**WHAT IS EXPECTED**
Reproduce, word for word, the lines of the listing below, starting at the line containing "family: Bethylidae" and continuing down through the last line of the listing, both included.

Stored items
* * *

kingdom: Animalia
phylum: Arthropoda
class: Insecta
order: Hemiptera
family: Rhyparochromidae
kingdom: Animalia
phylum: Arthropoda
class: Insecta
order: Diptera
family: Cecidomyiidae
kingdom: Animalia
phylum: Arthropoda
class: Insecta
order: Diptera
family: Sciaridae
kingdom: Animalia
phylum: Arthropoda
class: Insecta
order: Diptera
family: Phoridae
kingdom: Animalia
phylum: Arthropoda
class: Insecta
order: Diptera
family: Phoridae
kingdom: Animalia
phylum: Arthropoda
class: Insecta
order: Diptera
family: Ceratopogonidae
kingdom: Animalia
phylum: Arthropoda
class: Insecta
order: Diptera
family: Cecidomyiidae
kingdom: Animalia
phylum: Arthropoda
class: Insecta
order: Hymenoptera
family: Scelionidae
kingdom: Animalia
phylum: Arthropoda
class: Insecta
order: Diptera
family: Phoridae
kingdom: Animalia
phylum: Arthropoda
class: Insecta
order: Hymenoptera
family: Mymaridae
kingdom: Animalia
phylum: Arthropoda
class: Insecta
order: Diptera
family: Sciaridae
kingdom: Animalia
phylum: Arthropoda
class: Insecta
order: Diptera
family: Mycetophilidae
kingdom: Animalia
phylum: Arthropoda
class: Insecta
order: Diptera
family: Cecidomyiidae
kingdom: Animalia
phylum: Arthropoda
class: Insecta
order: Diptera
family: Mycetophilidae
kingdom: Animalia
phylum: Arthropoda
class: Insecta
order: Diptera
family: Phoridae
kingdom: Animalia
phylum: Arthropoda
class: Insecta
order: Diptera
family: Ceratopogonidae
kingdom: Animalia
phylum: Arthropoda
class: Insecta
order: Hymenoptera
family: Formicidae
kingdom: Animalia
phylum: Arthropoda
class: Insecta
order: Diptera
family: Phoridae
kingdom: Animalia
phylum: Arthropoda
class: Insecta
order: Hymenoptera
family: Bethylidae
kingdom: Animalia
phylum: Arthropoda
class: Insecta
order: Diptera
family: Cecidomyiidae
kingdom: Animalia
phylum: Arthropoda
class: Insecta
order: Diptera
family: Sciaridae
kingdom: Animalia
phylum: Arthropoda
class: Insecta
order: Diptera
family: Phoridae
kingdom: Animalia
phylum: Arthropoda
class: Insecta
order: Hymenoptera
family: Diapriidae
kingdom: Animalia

* * *

**PROBLEM SOLUTION**
family: Bethylidae
kingdom: Animalia
phylum: Arthropoda
class: Insecta
order: Diptera
family: Cecidomyiidae
kingdom: Animalia
phylum: Arthropoda
class: Insecta
order: Diptera
family: Sciaridae
kingdom: Animalia
phylum: Arthropoda
class: Insecta
order: Diptera
family: Phoridae
kingdom: Animalia
phylum: Arthropoda
class: Insecta
order: Hymenoptera
family: Diapriidae
kingdom: Animalia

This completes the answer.